Opinion
2002-02671, 2002-08147
Argued February 27, 2003.
March 24, 2003.
In an action to recover damages for personal injuries, the plaintiff appeals from (1) an order of the Supreme Court, Kings County (Bruno, J.), dated February 8, 2002, which denied her application for leave to serve a late notice of claim pursuant to General Municipal Law § 50-e(5), and (2), as limited by her brief, from so much of an order of the same court, dated August 13, 2002, as upon, in effect, granting her motion for leave to renew, adhered to its prior determination.
Richard J. Katz (DiJoseph Portegello, P.C., New York, N.Y. [Arnold E. DiJoseph III] of counsel), for appellant.
Michael A. Cardozo, Corporation Counsel, New York, N.Y. (Edward F. X. Hart and Drake A. Colley of counsel), for respondent.
Before: MYRIAM J. ALTMAN, J.P., ANITA R. FLORIO, WILLIAM D. FRIEDMANN, HOWARD MILLER, JJ.
DECISION ORDER
ORDERED that the appeal from the order dated February 8, 2002, is dismissed, as that order was superseded by the order dated August 13, 2002, made upon renewal; and it is further,
ORDERED that the order dated August 13, 2002, is affirmed insofar as appealed from; and it is further,
ORDERED that the respondent is awarded one bill of costs.
In determining whether or not to grant an application for leave to serve a late notice of claim, a court must consider, inter alia, whether the municipality acquired actual knowledge of the facts constituting the claim within 90 days after it arose or within a reasonable time thereafter, whether the delay would substantially prejudice the municipality in maintaining its defense on the merits, and whether or not the plaintiff demonstrated a reasonable excuse for the delay. In this case, the Supreme Court providently exercised its discretion in denying the application.
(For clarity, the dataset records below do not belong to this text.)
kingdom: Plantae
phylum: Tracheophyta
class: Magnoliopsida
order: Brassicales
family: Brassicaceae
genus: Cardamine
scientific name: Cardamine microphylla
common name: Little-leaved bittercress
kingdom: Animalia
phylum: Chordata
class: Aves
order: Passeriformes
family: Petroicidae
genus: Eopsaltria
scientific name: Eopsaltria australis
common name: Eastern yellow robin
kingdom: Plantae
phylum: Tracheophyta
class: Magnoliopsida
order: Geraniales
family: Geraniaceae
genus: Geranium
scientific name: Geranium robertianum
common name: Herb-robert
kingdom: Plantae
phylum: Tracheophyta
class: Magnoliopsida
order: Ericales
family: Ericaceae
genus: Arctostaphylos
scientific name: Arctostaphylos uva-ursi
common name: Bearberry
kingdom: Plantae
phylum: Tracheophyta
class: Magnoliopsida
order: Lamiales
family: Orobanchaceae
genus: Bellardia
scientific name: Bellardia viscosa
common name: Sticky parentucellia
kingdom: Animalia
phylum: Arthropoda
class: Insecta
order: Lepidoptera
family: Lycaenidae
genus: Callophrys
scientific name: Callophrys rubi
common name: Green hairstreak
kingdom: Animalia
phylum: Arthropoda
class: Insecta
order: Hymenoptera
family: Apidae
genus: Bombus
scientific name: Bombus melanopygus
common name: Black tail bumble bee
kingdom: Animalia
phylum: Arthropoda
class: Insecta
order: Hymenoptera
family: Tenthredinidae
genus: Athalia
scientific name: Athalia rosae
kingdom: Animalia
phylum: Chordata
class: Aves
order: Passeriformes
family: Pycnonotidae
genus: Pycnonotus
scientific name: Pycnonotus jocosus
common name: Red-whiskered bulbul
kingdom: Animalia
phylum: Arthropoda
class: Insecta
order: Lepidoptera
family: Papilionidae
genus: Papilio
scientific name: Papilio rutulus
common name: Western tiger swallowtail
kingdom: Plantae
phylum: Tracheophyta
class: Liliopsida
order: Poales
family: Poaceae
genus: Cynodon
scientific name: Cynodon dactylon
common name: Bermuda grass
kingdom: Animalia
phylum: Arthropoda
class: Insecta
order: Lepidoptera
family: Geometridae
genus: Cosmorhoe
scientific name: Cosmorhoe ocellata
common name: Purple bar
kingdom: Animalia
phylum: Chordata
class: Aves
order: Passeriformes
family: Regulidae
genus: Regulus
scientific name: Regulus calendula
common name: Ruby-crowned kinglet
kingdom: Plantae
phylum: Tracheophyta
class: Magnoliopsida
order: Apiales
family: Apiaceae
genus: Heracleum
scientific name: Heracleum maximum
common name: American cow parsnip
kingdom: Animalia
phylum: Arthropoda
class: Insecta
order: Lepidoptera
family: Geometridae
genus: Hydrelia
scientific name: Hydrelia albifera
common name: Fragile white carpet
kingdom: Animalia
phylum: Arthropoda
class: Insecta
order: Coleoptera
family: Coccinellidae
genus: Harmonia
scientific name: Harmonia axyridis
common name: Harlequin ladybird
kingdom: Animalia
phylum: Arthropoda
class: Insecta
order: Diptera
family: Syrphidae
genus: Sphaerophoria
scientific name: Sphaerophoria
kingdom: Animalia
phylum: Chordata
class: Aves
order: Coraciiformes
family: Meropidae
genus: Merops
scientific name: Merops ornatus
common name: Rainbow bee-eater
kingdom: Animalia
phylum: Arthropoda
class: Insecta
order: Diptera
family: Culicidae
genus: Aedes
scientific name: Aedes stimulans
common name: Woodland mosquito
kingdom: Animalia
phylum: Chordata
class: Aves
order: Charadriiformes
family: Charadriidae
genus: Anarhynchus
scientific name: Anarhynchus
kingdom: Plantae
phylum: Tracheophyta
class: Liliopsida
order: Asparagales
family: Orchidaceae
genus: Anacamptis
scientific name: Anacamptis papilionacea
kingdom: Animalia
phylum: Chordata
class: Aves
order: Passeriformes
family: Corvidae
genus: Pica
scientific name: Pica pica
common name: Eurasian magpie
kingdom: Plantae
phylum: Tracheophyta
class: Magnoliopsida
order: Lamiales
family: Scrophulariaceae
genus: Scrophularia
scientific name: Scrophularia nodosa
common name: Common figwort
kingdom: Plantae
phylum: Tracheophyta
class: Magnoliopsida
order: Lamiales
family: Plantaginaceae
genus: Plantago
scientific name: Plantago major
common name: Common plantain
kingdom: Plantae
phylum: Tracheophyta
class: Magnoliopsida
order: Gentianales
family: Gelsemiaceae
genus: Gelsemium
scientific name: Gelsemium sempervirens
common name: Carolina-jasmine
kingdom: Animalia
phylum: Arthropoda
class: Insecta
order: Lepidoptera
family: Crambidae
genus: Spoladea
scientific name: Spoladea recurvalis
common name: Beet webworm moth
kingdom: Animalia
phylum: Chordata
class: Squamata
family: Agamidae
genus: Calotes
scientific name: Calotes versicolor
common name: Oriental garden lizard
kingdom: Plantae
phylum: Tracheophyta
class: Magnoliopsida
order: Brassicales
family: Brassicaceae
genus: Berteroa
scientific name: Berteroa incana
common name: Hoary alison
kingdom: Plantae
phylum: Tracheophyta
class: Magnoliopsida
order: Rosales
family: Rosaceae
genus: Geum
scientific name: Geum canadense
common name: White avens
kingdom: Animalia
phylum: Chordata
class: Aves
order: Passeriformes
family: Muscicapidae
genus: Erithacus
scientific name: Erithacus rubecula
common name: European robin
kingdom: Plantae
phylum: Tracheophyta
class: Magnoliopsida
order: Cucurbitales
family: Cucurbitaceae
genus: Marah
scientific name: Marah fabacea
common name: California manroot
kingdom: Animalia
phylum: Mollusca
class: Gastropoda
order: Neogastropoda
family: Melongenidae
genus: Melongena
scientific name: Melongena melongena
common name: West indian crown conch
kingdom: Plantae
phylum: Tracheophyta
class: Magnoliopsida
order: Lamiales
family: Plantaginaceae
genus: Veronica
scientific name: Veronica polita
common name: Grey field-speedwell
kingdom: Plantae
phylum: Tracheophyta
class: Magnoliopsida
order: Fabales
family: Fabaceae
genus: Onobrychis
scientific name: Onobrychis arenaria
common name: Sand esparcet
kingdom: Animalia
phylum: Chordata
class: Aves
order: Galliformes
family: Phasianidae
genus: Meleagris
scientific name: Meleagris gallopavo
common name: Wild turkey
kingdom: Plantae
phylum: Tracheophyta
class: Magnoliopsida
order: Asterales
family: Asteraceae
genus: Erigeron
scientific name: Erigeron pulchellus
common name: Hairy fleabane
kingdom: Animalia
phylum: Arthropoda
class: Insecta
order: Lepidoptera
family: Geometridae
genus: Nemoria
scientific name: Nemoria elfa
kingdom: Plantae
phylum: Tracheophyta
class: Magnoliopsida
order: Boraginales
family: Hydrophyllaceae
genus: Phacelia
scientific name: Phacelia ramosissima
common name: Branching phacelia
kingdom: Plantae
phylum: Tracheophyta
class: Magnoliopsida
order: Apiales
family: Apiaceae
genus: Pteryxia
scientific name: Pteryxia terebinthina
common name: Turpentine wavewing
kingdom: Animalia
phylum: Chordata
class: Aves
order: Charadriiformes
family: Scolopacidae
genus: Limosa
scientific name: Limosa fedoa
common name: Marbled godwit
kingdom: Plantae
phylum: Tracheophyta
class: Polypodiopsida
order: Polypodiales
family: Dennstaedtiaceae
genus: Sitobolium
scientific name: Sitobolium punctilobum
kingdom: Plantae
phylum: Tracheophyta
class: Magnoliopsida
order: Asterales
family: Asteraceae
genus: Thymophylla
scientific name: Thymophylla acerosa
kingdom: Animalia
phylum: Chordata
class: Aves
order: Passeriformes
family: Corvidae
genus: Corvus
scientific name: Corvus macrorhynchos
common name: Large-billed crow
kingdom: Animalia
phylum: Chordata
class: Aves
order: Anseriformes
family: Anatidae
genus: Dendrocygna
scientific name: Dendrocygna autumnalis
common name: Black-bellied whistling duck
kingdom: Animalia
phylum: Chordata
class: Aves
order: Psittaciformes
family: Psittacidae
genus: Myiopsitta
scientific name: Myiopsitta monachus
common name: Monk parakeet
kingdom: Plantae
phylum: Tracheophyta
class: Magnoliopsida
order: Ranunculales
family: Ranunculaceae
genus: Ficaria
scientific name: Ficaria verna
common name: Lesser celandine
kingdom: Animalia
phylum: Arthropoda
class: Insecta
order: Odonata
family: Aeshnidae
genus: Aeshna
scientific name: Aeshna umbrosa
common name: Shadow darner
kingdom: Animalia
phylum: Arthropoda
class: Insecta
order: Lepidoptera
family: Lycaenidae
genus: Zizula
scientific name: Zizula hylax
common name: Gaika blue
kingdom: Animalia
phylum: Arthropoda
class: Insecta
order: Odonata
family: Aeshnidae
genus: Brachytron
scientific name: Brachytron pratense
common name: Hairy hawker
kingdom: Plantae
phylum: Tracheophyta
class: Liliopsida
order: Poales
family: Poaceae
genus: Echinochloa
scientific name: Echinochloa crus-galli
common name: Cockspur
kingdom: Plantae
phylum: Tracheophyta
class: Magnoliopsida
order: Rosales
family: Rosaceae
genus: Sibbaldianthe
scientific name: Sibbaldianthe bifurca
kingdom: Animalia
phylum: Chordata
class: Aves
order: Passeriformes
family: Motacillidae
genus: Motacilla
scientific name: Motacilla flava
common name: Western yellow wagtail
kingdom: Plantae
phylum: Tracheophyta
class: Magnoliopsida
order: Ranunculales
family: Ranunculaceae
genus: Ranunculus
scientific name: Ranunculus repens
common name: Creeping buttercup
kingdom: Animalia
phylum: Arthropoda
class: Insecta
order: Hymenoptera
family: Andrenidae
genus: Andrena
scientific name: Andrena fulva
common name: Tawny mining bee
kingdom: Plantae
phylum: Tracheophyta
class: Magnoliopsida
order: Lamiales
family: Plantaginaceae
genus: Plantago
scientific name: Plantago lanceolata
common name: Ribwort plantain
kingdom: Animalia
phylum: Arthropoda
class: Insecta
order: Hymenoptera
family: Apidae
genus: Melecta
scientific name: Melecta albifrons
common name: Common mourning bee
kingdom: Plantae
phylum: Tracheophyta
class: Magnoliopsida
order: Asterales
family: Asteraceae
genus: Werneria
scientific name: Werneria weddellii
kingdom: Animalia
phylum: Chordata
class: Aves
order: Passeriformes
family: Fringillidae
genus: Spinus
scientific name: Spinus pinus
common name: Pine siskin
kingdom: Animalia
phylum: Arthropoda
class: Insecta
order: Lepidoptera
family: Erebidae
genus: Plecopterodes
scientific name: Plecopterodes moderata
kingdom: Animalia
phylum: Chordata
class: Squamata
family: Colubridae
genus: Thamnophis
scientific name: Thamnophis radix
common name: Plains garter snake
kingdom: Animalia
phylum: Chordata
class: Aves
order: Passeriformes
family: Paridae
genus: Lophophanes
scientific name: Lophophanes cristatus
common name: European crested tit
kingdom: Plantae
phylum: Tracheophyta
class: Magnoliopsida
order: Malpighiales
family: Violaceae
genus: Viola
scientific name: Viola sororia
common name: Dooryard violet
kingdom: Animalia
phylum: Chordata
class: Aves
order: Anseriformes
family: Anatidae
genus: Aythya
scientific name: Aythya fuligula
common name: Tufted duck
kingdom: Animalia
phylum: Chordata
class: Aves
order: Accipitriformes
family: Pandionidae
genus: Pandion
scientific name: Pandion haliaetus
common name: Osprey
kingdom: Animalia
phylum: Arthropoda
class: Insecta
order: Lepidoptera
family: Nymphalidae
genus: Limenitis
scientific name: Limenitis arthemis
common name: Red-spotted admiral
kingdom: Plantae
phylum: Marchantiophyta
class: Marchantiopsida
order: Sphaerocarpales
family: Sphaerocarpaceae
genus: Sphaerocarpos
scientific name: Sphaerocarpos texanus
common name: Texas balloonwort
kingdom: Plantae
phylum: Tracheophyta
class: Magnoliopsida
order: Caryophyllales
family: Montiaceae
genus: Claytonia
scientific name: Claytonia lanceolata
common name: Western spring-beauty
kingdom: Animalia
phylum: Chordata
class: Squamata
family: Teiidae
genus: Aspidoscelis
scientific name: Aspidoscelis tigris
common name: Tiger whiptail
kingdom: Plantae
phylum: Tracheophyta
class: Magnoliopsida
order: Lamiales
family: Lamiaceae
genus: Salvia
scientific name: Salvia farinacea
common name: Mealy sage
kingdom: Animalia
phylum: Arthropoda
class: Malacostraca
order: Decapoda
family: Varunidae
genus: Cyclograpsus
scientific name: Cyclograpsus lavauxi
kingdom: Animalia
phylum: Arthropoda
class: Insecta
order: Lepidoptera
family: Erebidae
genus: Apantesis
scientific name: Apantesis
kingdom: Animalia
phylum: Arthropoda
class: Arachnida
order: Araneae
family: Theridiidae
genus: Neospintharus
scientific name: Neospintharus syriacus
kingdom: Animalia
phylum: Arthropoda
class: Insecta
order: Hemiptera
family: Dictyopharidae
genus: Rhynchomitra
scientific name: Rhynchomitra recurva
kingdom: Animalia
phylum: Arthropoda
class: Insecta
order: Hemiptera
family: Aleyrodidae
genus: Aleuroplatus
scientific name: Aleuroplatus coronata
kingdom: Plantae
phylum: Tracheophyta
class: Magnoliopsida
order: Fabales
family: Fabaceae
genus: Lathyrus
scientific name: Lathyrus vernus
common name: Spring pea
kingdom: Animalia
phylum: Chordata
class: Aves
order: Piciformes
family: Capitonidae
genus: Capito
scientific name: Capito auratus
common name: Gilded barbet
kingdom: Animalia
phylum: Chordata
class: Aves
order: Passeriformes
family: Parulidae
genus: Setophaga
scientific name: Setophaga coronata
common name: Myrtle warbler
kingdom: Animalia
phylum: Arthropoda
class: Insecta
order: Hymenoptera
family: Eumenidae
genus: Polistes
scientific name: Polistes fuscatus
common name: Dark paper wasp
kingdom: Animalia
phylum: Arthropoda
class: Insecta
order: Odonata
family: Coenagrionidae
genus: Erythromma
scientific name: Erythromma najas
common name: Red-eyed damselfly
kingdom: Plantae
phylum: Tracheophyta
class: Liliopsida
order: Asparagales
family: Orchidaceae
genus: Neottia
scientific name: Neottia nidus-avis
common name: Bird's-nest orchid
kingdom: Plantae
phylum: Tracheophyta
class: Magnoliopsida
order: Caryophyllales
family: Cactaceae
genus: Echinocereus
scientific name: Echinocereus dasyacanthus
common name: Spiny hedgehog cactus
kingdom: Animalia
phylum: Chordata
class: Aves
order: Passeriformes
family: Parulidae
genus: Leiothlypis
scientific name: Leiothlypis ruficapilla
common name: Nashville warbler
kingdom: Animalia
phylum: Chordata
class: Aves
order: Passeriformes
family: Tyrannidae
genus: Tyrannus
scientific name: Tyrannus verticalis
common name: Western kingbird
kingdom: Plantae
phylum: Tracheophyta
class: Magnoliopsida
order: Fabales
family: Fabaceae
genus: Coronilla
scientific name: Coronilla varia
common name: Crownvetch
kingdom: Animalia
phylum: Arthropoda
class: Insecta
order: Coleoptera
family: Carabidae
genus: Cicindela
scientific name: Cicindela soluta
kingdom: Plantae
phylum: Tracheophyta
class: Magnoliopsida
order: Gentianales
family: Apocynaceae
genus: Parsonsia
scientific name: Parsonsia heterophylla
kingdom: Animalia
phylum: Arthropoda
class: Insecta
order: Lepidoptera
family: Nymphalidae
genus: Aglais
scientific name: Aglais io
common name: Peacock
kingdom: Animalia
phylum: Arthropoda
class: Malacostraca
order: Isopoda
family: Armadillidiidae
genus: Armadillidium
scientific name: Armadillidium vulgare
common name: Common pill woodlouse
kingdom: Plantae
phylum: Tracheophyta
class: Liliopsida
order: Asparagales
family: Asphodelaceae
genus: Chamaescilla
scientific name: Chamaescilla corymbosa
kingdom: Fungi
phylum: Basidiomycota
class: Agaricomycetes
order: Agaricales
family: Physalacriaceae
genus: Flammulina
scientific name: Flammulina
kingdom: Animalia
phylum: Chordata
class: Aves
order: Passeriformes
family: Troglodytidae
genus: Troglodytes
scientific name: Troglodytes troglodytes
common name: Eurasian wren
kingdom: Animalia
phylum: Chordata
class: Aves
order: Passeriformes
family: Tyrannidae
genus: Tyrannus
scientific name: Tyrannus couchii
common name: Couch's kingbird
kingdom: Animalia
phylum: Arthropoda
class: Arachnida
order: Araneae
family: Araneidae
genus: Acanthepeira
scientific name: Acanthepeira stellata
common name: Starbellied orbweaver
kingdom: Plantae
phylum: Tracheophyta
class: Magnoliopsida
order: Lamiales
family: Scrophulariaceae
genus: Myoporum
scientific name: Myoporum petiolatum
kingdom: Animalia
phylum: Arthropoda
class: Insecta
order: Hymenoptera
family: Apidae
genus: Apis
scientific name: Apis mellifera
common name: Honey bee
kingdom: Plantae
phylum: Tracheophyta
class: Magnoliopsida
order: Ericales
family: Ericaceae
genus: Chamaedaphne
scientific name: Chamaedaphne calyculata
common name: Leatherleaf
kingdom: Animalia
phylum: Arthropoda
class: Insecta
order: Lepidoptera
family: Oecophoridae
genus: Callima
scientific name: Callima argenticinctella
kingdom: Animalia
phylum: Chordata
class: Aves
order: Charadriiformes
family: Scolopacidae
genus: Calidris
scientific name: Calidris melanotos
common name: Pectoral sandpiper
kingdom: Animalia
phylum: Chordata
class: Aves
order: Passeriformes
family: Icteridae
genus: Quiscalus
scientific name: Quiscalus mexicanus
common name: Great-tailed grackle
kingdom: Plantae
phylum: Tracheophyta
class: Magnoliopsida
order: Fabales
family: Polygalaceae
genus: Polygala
Contrary to the plaintiff's contention, she failed to show that the defendant timely acquired actual knowledge of the facts underlying the claim. In addition, the plaintiff failed to show that the defendant would not be prejudiced by permitting her to serve a late notice of claim, and did not establish the existence of a reasonable excuse for failing to timely serve the notice of claim (see General Municipal Law § 50-e; Matter of Price v. Board of Educ. of City of Yonkers, 300 A.D.2d 310; Matter of Ryder v. Garden City School Dist., 277 A.D.2d 388; Saafir v. Metro-North Commuter R. R., Co., 260 A.D.2d 462, 463; Matter of Morrison v. New York City Health and Hosps., Corp., 244 A.D.2d 487; see also Matter of Micali v. Union Free Val. Stream School Dist. # 24, 300 A.D.2d 661).
ALTMAN, J.P., FLORIO, FRIEDMANN and H. MILLER, JJ., concur.